WHAT TO DO: Only the lines from the one containing "thumb ip: (134, 117)" through the end of the entries should be repeated, exactly as they appear, first and last included.

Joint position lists
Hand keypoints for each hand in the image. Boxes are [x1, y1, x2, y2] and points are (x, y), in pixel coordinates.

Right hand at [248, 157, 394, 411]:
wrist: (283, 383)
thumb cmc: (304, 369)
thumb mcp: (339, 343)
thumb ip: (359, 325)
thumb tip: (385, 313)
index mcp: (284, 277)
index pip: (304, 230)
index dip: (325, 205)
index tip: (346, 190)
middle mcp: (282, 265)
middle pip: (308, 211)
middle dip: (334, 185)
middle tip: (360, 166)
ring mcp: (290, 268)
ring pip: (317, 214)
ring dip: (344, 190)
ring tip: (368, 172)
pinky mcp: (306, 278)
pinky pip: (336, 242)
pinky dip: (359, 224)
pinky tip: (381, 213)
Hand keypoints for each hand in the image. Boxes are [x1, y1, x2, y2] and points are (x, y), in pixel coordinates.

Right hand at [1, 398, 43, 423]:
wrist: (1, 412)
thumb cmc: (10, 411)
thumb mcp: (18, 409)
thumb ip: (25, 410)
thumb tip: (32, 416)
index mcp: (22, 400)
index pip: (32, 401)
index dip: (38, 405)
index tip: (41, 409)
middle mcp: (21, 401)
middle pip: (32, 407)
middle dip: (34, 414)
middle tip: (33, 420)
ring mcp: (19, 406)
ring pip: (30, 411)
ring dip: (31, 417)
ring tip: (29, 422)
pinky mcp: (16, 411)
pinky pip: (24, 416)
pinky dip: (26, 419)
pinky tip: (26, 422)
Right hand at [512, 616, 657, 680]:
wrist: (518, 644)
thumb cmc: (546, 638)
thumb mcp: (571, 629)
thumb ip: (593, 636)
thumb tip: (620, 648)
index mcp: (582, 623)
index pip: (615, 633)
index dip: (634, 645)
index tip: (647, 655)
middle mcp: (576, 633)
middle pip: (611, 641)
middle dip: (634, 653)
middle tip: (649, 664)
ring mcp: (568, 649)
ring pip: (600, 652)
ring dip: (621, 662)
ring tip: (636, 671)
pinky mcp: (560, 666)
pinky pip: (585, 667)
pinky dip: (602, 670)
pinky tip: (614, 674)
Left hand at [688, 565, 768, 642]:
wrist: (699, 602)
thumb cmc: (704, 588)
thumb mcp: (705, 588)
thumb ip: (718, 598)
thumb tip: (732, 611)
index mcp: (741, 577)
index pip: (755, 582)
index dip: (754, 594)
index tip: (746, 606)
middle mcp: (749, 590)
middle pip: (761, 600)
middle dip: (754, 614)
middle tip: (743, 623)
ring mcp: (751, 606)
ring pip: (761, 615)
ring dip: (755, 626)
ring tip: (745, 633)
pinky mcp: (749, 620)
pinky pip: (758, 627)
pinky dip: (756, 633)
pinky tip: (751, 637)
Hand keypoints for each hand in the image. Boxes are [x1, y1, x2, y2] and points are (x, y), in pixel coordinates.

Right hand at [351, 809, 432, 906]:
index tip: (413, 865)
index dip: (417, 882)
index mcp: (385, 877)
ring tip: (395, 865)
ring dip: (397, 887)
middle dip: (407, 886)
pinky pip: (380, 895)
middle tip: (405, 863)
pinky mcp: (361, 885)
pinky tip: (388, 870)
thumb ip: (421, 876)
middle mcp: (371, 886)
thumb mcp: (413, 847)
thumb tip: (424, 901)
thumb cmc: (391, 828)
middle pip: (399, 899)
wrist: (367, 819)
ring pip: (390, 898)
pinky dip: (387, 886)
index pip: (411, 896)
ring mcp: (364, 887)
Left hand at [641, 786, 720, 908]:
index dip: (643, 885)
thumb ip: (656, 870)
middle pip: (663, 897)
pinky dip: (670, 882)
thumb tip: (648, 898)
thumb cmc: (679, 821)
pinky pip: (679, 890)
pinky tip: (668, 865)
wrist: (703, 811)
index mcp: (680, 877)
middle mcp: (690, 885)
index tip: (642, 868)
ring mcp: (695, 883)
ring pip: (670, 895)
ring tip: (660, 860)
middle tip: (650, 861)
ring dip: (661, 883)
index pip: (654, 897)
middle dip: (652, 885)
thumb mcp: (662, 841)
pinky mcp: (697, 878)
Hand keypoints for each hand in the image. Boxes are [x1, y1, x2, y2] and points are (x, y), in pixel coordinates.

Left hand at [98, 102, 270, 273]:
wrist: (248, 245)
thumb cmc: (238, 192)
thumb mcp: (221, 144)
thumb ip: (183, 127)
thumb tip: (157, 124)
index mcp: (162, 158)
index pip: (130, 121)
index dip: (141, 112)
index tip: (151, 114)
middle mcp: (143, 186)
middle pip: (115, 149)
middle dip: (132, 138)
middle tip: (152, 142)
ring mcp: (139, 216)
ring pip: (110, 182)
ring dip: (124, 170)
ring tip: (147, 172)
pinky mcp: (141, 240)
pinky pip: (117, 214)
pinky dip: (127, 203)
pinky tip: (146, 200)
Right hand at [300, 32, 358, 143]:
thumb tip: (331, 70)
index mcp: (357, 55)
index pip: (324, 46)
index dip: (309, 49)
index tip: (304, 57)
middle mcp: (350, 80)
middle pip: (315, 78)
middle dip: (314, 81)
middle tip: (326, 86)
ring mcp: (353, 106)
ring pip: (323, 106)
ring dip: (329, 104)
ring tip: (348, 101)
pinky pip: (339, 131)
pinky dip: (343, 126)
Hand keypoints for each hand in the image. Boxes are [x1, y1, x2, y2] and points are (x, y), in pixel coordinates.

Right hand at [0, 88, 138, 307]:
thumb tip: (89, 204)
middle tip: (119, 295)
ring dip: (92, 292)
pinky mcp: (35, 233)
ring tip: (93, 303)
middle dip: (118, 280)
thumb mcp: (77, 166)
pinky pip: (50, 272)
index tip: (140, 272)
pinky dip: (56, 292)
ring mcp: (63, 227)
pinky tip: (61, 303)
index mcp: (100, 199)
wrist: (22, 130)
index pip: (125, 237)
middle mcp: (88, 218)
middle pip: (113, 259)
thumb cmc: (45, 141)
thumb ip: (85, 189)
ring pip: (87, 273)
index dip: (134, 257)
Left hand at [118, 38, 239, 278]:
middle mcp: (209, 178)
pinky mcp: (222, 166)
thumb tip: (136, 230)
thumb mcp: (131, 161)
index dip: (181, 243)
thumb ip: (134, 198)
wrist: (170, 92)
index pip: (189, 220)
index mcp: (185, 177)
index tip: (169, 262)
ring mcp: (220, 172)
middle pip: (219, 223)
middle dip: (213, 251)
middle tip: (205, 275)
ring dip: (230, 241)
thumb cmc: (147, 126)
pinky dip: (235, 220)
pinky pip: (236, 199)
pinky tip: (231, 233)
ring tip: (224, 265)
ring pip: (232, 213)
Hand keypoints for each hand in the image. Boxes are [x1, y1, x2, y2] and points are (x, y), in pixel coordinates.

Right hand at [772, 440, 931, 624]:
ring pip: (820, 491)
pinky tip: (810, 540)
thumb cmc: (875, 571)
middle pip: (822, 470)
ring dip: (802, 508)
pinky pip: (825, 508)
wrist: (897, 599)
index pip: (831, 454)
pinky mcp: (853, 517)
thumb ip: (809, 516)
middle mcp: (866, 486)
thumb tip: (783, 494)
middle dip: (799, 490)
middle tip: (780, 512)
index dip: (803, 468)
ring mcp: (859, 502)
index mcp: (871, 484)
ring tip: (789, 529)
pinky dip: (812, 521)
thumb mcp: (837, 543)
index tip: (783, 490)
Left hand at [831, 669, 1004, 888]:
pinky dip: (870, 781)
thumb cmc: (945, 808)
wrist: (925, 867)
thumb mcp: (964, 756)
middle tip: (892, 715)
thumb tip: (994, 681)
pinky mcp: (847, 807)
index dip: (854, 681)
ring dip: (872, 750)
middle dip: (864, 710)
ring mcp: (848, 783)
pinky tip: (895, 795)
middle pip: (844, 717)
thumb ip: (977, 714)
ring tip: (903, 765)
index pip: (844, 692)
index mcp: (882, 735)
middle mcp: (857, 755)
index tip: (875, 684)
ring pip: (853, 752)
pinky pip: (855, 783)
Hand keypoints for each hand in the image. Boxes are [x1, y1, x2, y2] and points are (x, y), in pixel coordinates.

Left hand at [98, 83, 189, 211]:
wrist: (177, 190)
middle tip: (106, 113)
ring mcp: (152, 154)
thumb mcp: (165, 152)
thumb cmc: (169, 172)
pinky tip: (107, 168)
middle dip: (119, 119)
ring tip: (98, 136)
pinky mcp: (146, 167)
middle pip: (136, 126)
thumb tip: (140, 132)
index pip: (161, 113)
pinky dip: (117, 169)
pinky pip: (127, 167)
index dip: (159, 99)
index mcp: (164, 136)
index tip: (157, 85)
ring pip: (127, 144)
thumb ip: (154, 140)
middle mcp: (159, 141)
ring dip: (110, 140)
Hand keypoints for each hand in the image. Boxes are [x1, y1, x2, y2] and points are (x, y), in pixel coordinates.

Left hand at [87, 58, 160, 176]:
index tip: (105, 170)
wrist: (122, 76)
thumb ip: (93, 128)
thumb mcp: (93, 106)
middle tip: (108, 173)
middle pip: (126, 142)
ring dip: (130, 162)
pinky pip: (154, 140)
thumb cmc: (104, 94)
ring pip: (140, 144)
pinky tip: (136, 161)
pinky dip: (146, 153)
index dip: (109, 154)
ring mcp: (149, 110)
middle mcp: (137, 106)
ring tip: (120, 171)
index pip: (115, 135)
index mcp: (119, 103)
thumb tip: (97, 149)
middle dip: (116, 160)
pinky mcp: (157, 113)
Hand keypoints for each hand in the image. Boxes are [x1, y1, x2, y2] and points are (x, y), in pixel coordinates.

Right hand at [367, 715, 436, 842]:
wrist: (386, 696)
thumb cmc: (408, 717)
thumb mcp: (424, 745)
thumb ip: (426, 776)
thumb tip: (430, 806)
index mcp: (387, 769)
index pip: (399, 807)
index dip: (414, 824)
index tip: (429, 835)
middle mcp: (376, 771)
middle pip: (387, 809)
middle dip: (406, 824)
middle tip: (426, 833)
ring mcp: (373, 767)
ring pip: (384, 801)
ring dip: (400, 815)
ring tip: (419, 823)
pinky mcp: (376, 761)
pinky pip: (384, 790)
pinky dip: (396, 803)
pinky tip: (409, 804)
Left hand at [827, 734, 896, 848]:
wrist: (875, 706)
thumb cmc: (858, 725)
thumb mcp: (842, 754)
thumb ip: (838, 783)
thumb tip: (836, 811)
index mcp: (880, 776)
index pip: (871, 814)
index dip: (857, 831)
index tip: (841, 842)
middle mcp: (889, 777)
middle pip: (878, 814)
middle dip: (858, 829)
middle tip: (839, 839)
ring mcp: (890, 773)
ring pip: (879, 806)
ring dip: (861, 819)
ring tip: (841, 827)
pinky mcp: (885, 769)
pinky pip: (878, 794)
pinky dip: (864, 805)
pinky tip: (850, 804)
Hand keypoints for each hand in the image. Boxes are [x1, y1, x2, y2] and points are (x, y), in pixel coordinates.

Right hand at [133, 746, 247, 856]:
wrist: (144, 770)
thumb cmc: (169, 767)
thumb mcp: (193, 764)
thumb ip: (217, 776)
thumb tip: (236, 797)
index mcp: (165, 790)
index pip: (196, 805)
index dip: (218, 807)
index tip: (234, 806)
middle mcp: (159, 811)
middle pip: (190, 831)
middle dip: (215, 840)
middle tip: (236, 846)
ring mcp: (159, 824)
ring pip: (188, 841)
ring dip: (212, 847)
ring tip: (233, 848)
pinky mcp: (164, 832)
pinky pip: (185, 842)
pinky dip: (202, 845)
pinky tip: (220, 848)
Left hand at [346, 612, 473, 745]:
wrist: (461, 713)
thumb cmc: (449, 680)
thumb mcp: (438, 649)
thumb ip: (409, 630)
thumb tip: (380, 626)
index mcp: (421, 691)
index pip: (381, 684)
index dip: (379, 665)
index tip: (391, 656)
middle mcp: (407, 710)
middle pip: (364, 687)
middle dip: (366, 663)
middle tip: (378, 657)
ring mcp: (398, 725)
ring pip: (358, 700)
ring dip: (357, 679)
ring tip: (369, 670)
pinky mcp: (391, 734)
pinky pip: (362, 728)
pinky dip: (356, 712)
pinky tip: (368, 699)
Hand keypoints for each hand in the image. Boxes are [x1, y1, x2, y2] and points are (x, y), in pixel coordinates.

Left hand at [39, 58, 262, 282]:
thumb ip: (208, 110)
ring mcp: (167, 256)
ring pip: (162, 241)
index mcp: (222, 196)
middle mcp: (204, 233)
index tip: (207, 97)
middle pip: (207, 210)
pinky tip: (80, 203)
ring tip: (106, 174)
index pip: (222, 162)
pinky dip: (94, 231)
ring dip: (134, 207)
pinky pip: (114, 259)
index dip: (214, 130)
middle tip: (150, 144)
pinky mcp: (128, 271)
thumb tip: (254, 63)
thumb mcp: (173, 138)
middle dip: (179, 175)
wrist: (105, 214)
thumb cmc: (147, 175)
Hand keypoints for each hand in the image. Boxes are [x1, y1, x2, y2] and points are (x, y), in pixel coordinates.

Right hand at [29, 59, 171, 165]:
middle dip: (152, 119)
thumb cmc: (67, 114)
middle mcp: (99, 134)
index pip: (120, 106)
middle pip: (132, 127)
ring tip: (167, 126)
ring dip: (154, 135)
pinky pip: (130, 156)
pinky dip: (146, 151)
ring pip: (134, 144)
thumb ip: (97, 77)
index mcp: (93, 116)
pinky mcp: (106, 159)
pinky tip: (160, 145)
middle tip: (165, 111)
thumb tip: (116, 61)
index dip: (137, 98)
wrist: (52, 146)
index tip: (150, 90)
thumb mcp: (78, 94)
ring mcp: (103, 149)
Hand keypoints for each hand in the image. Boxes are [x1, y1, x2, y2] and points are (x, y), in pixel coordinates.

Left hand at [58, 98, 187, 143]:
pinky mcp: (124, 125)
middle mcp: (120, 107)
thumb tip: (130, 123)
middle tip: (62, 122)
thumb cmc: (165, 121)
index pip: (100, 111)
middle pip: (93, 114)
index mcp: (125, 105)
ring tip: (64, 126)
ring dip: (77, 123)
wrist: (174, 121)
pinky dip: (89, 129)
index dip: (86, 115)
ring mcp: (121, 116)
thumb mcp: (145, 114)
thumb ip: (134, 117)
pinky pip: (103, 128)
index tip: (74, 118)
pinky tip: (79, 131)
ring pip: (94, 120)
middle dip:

YOUR RESPONSE:
thumb ip: (134, 117)
pinky pip: (103, 128)
index tip: (74, 118)
pinky tip: (79, 131)
ring pip: (94, 120)
middle dip:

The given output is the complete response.